Juego atacando con desesperación. Intento vestir de azul mi mente nublada, buscar atardeceres en madrugadas que pasan despacio.
Pago la desesperación con aquellos poetas que me obligan a coger el diccionario ante un verso de los que desconozco el significado pese a que juegan a ser populares. Añoro la simpleza, las puñaladas en pocas sílabas y medito. Puede que al vocabulario le falten páginas o que ellos jueguen al escondite de las palabras.
Yo siempre creí en el don del lenguaje, en la posibilidad de ser comprendido por la mayoría con la ayuda de un gesto, quizás la fuerza de las miradas, en viajar sin temer idiomas ni dialectos.

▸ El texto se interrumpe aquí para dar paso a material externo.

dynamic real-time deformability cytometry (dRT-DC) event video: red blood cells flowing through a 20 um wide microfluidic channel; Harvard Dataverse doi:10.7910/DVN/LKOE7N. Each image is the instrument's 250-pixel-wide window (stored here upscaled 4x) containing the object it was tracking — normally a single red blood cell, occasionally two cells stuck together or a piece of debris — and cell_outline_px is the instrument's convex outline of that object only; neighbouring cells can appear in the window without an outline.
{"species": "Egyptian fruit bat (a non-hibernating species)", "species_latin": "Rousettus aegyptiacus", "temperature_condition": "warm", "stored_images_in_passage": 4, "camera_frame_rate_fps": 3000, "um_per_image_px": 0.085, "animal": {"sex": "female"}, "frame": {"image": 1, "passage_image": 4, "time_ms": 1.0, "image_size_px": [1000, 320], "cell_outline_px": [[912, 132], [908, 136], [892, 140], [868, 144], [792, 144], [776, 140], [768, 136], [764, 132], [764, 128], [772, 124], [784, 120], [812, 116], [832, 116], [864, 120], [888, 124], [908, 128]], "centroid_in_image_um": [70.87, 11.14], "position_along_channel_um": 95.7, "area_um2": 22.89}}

Llegó entonces el tiempo de mirarse al espejo bajo un calor que no impide nuestro roce y entonces llega el fugaz impacto. Eso que acabas de sentir no es fruto de tu mejor recuerdo, ni el paso de un cometa a plena luz del día, ni el viento dejando espacio para el aliento que emana de un suspiro.
Cierra los ojos, toma aire y siente. Sí, es magia, el otoño acaba de llegar a tu vida y estará en ella durante 89 días y 20 horas.

Eso lo entendiste sin ir a la biblioteca, sin tener que dar rodeos a cada palabra.

Ya lo dijo Saramago: "El hombre más sabio que he conocido en toda mi vida no sabía leer ni escribir".